Prediction of Unbound Ceftriaxone Concentration in Children: Simple Bioanalysis Method and Basic Mathematical Equation

Abstract

The pharmacological activity of ceftriaxone depends on the unbound concentration. However, direct measurement of unbound concentrations is obstructive, and high individual variability of the unbound fraction of ceftriaxone was shown in children. We aim to evaluate and validate a method to predict unbound ceftriaxone concentrations in pediatric patients. Ninety-five pairs of concentrations (total and unbound) from 92 patients were measured by the bioanalysis method that we developed. The predictive performance of the three equations (empirical in vivo equation, disease-adapted equation, and multiple linear regression equation) was assessed by the mean absolute prediction error (MAPE), the mean prediction error (MPE), the proportions of the prediction error within ±30% (P30) and ±50% (P50), and linear regression of predicted versus actual unbound levels (R2). The average total and unbound ceftriaxone concentrations were 126.18 ± 81.46 μg/ml and 18.82 ± 21.75 μg/ml, and the unbound fraction varied greatly from 4.75% to 39.97%. The MPE, MAPE, P30, P50, and R2 of the empirical in vivo equation, disease equation, and multiple linear equation were 0.17 versus 0.00 versus 0.06, 0.24 versus 0.15 versus 0.27, 63.2% versus 89.5% versus 74.7%, 96.8% versus 97.9% versus 86.3%, and 0.8730 versus 0.9342 versus 0.9315, respectively. The disease-adapted equation showed the best predictive performance. We have developed and validated a bioanalysis method with one-step extraction pretreatment for the determination of total ceftriaxone concentrations, and a prediction equation of the unbound concentration is recommended. The proposed method can facilitate clinical practice and research on unbound ceftriaxone in children. (This study has been registered at ClinicalTrials.gov under identifier NCT03113344.).

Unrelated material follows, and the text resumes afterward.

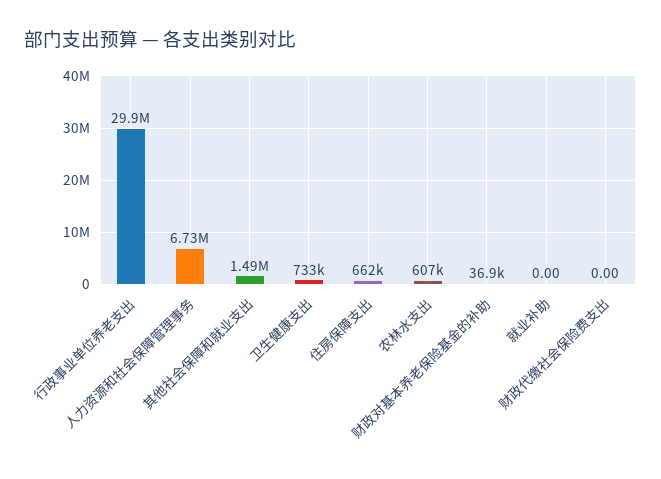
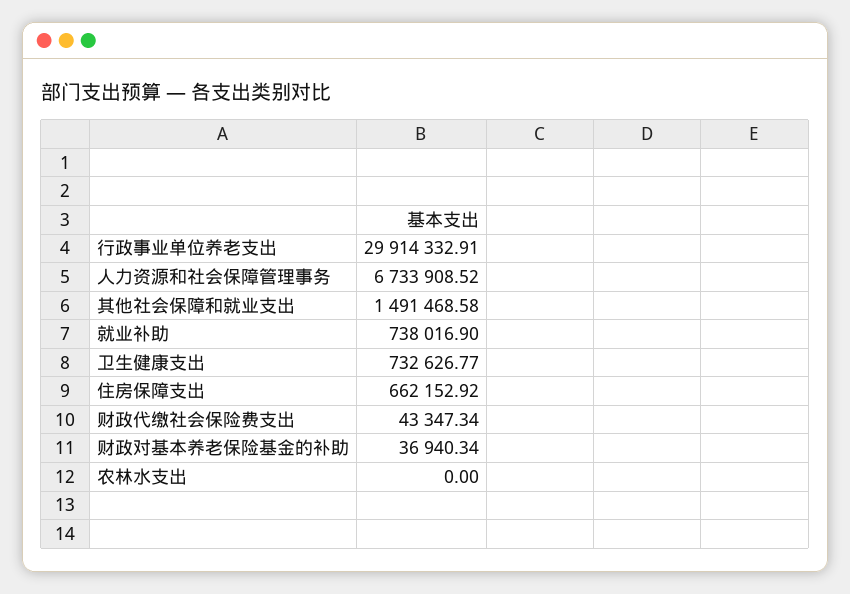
农林水支出: 607000 -> 0
就业补助: 0 -> 738016.9
财政代缴社会保险费支出: 0 -> 43347.34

Keywords: ceftriaxone; children; prediction; unbound concentration; unbound fraction.

Copyright © 2020 American Society for Microbiology.

Figures

FIG 1

Representative chromatograms of ceftriaxone and the IS in human plasma. (A) Blank plasma sample; (B) spiked plasma sample with the IS; (C) spiked plasma sample with ceftriaxone at the LLOQ level and the IS.

FIG 2

(A) Semilog plot of ceftriaxone concentrations (micrograms per milliliter). (B) Box-and-whisker plots showing unbound fractions of ceftriaxone in different concentration groups. Data are reported in boxes, representing the minimum, 25%, 50% (median), 75%, and maximum unbound fractions. Statistical significance between the data for each group is indicated (P < 0.05 by a Mann-Whitney U test).

FIG 3

Model of multiple linear regression evaluation for ceftriaxone. (A) Histogram of the distribution of ZRESID. (B) P-P (probability-probability) plot of RESID. (C) Plot of ZPRED versus ZRESID. (D to F) Linear regression analysis of the observed unbound ceftriaxone concentrations and the unbound ceftriaxone concentrations predicted by three equations: the empirical in vivo equation (D), the disease-adapted equation (E), and the multiple linear regression equation (F).